Repeat After Me: Producing Content Does Not Equal Storytelling | Marketing Maestros | Blogs | ANA

Repeat After Me: Producing Content Does Not Equal Storytelling

October 29, 2019

By Erin Craft

AndSim/Getty Images

Our brains are wired for stories — to crave them, to devote attention to them, to believe and then act on them. Evolutionary biologists confirm that 100,000 years of reliance on stories have hardwired human brains to prefer stories and to think in story structures (see Story Proof: The Science Behind the Startling Power of Story, by scientist and engineer Kendall Haven). Stories seep into our conscious mind and stay in our memory, and they are far more likely to be recalled accurately and acted upon than pure data and details, according to research.

You still need the data and details, though. You still need content, i.e., product specifications and case studies. But marketers have to understand the difference between inspiring and informing. They also need to recognize the moment when they should switch from one to the other. Most B2B marketers get it, at least in theory. Yet in execution, things can get muddled.

Let’s consider the differences between story and content, how they each map to the B2B customer journey, and how B2B brands can unlock a treasure trove of stories.


What Story Is, and What Isn’t

Stories have elements that content does not. For starters, characters and emotions. Humans don’t form connections with facts. They connect with people. So, a story needs characters to evoke emotion, empathy, or a feeling of recognition from your audience. This doesn’t mean a story can’t have some facts in it — it can. But character and plot come first.

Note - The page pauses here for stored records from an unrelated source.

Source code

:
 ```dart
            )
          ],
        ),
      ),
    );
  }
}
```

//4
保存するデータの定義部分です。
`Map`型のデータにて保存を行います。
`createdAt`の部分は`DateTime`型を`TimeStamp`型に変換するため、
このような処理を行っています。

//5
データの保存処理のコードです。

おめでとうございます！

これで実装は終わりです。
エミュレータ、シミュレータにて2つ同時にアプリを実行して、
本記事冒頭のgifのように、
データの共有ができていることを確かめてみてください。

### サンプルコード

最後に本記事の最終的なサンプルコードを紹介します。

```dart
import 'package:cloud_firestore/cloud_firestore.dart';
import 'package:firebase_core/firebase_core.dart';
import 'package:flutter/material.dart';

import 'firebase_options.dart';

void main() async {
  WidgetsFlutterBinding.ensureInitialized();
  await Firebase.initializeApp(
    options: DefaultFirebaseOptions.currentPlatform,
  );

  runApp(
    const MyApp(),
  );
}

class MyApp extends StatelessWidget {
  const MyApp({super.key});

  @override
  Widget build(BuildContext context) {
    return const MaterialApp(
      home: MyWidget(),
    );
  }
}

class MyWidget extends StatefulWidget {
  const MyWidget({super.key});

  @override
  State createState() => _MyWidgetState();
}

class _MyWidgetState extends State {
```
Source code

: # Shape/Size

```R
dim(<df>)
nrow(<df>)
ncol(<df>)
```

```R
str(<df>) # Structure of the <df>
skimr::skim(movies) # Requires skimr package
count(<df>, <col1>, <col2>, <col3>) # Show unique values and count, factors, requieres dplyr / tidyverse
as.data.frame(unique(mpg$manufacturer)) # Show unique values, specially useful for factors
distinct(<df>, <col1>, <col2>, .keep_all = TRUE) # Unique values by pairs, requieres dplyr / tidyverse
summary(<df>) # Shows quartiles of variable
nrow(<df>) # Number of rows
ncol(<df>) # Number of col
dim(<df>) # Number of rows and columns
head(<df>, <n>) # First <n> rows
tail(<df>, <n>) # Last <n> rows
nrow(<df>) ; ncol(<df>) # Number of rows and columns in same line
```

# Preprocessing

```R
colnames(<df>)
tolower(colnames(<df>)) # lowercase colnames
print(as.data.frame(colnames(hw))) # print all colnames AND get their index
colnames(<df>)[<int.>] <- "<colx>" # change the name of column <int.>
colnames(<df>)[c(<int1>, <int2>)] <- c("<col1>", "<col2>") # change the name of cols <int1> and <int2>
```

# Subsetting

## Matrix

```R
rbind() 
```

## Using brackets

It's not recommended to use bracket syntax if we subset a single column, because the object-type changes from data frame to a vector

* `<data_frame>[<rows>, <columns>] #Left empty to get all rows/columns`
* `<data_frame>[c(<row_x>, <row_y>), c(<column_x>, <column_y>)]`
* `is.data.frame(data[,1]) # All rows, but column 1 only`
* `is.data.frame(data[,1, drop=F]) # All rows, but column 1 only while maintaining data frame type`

Tell a story your audience cares about, and they will, by virtue, begin to care about you and want to know more. It’s like when you watch a movie and you like it so much; you want to see the behind-the-scenes footage. Use story to set up an emotional attachment to your brand. Then pay off that investment with facts (read: content).


When to Use Story Versus Content

Knowing when to transition from story to content requires an in-depth understanding of each audience and their path to purchase. Exactly when varies depending on your brand, or even the specific product you are marketing or audience group you are targeting. That is one of my problems with the visual representation of the marketing funnel. In some depictions, it suggests that each stage of the customer journey is the same length, which tempts marketers to oversimplify, creating, say, two upper-funnel pieces, two consideration pieces, etc.

In general, you will switch to content more quickly if you have strong brand recognition. On the other hand, if you are trying to break into a new market, reach a new audience group, or change perceptions, you will need to elongate the story portion of your marketing strategy to establish that emotional connection. The “discovery” stage could be 80% of your funnel! Or, it could be quite small.


Where to Hide Your Stories (Hint: In Plain Sight)

For B2B brands, the easiest place to draw a story from is client and partner relationships. They are your readymade characters. Draw on their experiences and emotions to create powerful stories your audience relates to and cares about.

Remember, these stories aren’t case studies. “We installed this machine for our client and the result was XYZ” might be part of supporting content, but it is not a story. The story is the movie, and the detailed case study is the behind-the-scenes — the peek behind the curtain.


Whoops: The Mistake Marketers Keep Making

So why and how do things go wrong? Marketers are responsible for supporting the whole funnel. They are creating assets and strategies for every phase, on a budget and on a timeline. That is hard, and mistakes, understandably, happen. Rarely does someone shove story into content, but people do try to shoehorn content into story.

Think about it. How many times have you or someone on the team reviewed a story and asked, “Can’t we get them to say this one word or add this one fact about the product?” The logic is sound: add the messaging to cement the connection between the story and the supporting content. But your audience is smart. Shoving messaging into story ruins the flow, detracting from the story’s quality and power. Story can, and should, have a call to action (CTA). Maybe it is to consume the supporting piece of content or watch another story. But that is different from forcing the marketing line into the narrative.

Choosing to focus on story on the frontend of the buyer journey does not negate the need for content. In fact, it makes that need stronger, and that content more effective. Just be sure you understand the difference.

Erin Craft is VP at Centerline Digital.

The views and opinions expressed in Marketing Maestros are solely those of the contributor and do not necessarily reflect the official position of the ANA or imply endorsement from the ANA.